(Records drawn from a dataset)

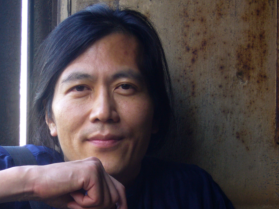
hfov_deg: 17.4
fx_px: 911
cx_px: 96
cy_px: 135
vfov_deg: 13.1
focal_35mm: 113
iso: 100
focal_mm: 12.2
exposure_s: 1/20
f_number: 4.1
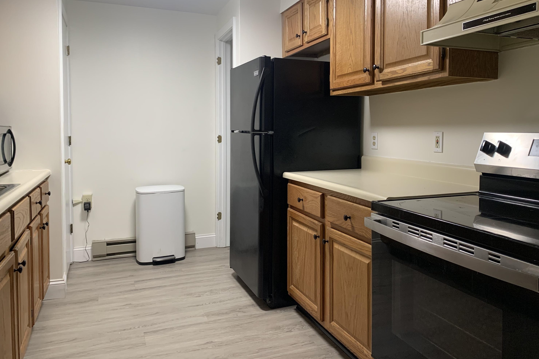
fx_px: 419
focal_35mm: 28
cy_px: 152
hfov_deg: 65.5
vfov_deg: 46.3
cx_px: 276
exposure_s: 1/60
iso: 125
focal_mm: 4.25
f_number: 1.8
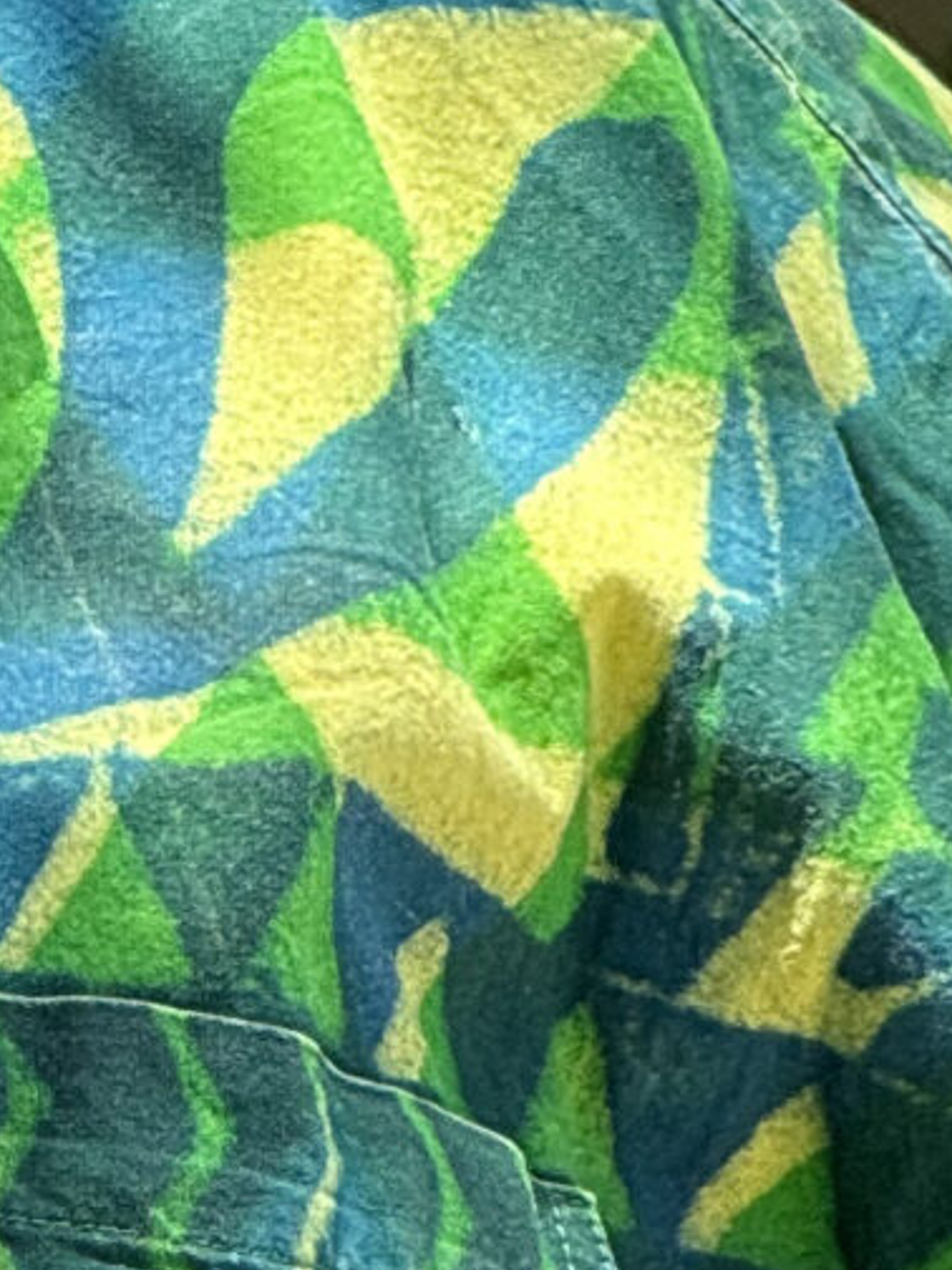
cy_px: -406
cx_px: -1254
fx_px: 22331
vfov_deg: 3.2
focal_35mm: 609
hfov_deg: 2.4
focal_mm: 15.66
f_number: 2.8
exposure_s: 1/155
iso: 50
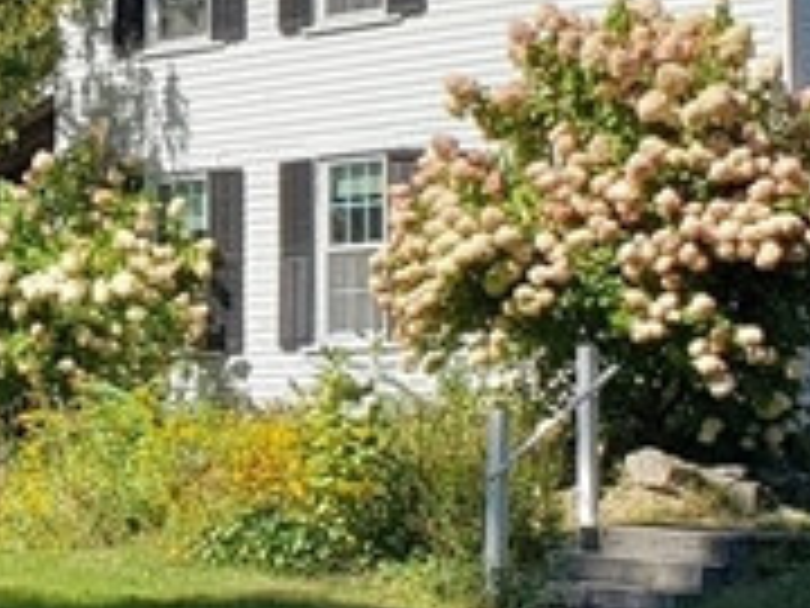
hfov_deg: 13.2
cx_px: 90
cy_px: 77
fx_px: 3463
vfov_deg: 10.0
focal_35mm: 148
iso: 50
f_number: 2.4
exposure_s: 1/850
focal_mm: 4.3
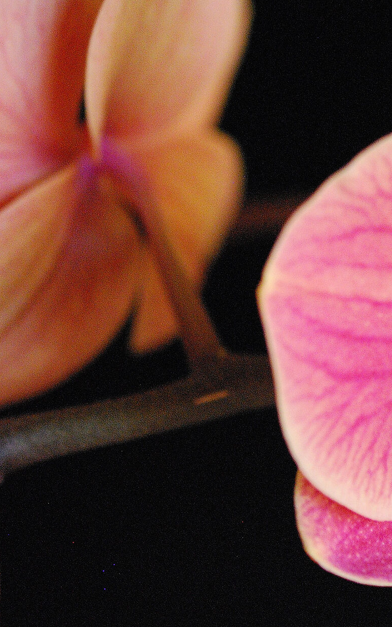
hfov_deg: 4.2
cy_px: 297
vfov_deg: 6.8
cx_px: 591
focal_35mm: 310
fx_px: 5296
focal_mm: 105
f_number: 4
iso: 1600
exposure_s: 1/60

---

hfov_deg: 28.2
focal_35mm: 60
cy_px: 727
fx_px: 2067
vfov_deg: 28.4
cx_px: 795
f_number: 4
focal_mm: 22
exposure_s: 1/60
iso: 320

* WHAT YOU ARE ASKED TO DO:
Every line above in the stretch from the one with "hfov_deg: 17.4" through the one with "cx_px: -1254" is to be transcribed exactly, ends included. No picture is copied.

* REPLY:
hfov_deg: 17.4
fx_px: 911
cx_px: 96
cy_px: 135
vfov_deg: 13.1
focal_35mm: 113
iso: 100
focal_mm: 12.2
exposure_s: 1/20
f_number: 4.1
fx_px: 419
focal_35mm: 28
cy_px: 152
hfov_deg: 65.5
vfov_deg: 46.3
cx_px: 276
exposure_s: 1/60
iso: 125
focal_mm: 4.25
f_number: 1.8
cy_px: -406
cx_px: -1254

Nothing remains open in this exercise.